PASSAGE TO READ ->

**********

Tanzania Coffee Overview

See our current selection of Tanzanian Coffees

Tanzania has diverse coffee growing regions and a well-established name ... but what about quality?

With the stately and scenic Mount Kilimanjaro marking the coffee-producing lands of the North, and beautiful Lake Tanganyika in the South, it may seem remarkable that Tanzania coffee can remain in the shadows to that of any other land. But when you neighbor Kenya, the powerhouse of coffee in East Africa, it’s not only possible, it is likely.

A mixed history of false-starts in coffee production, the unsure agendas of German and English colonial rule, priorities for other food crops, and unfortunate loss of coffee trees from plant illness has held Tanzania from its coffee potential, in both volume and cup quality.

But Tanzania, when well-processed, can have Kenya-like bright notes, unique fruited flavors, and cooked sugar sweetness. Tanzanian coffees can be lovely indeed.

Isende Group Tanzania
Farmers and workers at the Isende group, Mbeya

Potential and Problems in Tanzania

That potential glimmers on the horizon, sometimes achieved by the highest-grown Estates and small-holder Cooperatives. But sometimes the quality is lost in translation … or more precisely, in transit. The Tanzania coffee character is typical of East African washed (wet-processed) coffees: It is generally bright (acidic), and almost aggressively flavorful. Lack of balance can be an issue sometimes, but the main risks are faulty flavors from bad fermentation, and storage or transit damage. The abundance of bureaucracy around coffee exportation, especially when you try to do something milkly innovative like a shipment of mixed micro-lots, can result in coffee stuck at the sweltering hot port of Dar Es Salaam. Even hermetic packaging like Grainpro-lined jute bags, or vacuum packing, does not prevent damage to the cup quality of coffee under these conditions.

**********

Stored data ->
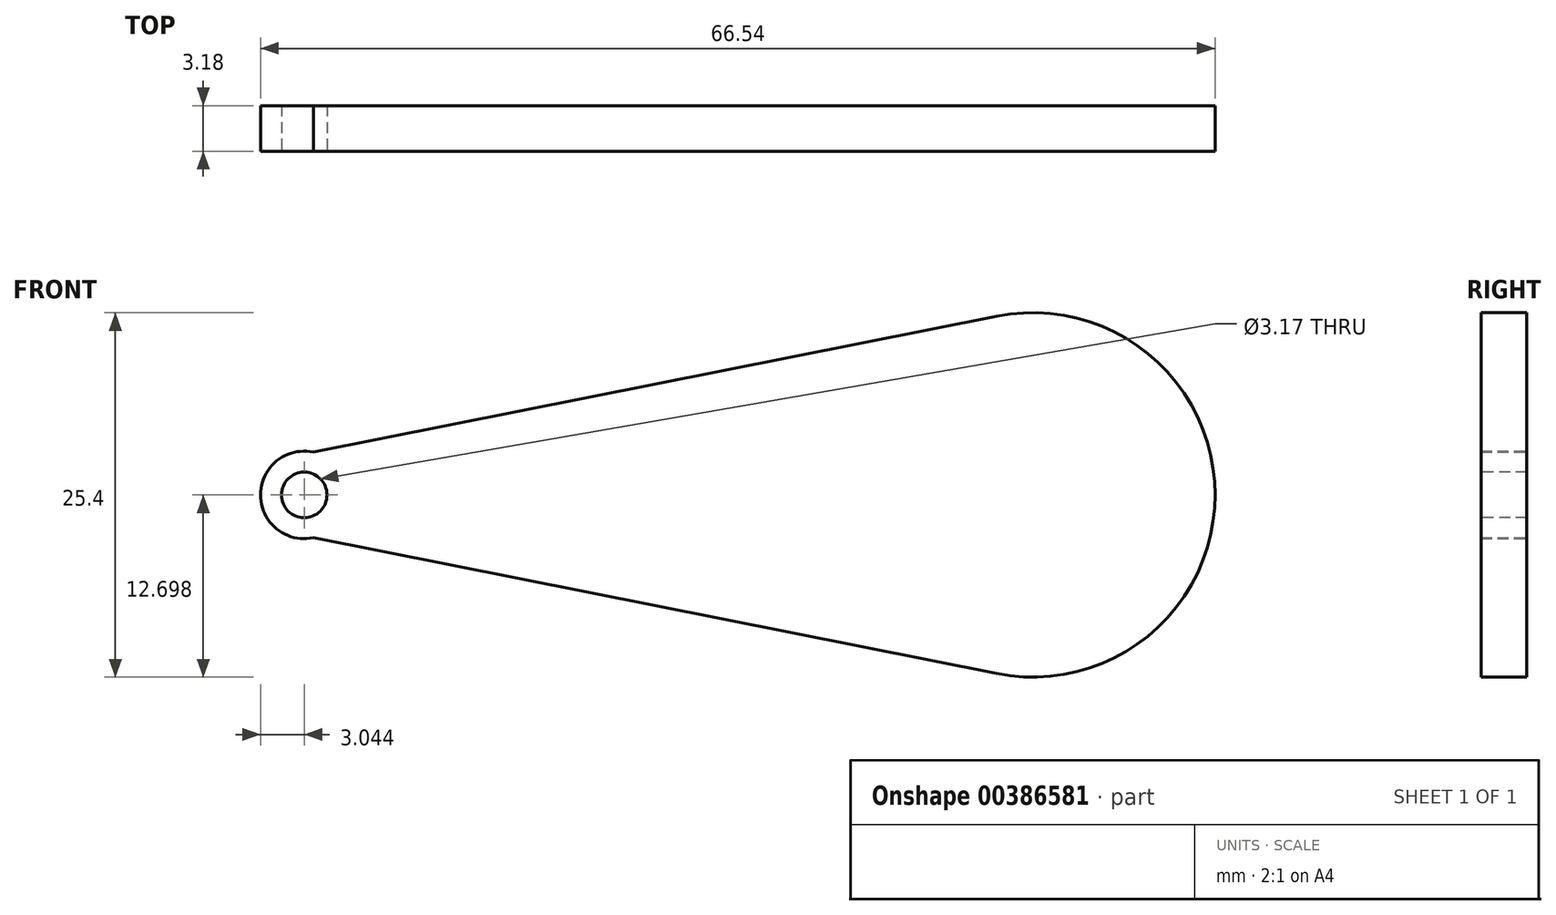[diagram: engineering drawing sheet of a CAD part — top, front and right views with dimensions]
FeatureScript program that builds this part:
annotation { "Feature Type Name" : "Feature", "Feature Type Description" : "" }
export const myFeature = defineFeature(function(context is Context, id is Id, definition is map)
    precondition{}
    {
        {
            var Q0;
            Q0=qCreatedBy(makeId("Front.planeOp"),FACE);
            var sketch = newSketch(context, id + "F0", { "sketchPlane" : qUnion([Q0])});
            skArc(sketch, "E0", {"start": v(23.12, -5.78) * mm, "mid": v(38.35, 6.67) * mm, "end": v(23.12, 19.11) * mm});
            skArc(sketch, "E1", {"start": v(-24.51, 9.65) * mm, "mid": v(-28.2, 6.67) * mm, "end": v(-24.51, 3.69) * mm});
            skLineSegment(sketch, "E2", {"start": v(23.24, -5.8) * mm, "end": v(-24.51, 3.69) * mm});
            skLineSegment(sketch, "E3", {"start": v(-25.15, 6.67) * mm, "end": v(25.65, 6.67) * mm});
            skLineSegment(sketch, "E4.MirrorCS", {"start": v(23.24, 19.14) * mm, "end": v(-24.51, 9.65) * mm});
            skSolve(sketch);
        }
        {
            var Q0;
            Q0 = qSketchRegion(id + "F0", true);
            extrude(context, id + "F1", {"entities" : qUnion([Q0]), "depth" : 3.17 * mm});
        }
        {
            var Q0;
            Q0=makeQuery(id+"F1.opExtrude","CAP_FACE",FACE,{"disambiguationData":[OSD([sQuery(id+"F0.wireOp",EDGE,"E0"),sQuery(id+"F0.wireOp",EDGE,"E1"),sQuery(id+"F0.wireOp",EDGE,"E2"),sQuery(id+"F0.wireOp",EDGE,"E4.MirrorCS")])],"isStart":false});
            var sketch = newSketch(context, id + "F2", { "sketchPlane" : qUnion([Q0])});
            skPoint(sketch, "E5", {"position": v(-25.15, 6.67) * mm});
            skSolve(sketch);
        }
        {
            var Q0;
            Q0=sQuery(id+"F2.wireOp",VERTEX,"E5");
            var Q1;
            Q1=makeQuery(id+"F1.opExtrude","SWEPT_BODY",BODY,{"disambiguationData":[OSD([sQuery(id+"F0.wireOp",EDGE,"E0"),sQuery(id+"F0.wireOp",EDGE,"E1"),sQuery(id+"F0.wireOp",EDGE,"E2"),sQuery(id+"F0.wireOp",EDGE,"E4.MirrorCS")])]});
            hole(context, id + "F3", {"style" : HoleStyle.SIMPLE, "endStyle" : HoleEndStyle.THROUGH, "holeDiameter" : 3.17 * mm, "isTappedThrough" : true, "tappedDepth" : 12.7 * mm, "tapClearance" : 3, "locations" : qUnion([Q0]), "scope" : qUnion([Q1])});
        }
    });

**********

BRIEF ->
Check each statement against the Tanzania coffee overview and answer yes or no, quoting the words that decide it.
1. Mount Kilimanjaro marks the coffee-producing lands of the South.
2. Vacuum packing prevents damage to cup quality when coffee is held at the port of Dar Es Salaam.
3. Kenya is called the powerhouse of coffee in East Africa.

RESPONSE TO THE TASK ->
1. No: "Mount Kilimanjaro marking the coffee-producing lands of the North"
2. No: "Even hermetic packaging like Grainpro-lined jute bags, or vacuum packing, does not prevent damage to the cup quality of coffee under these conditions."
3. Yes: "Kenya, the powerhouse of coffee in East Africa"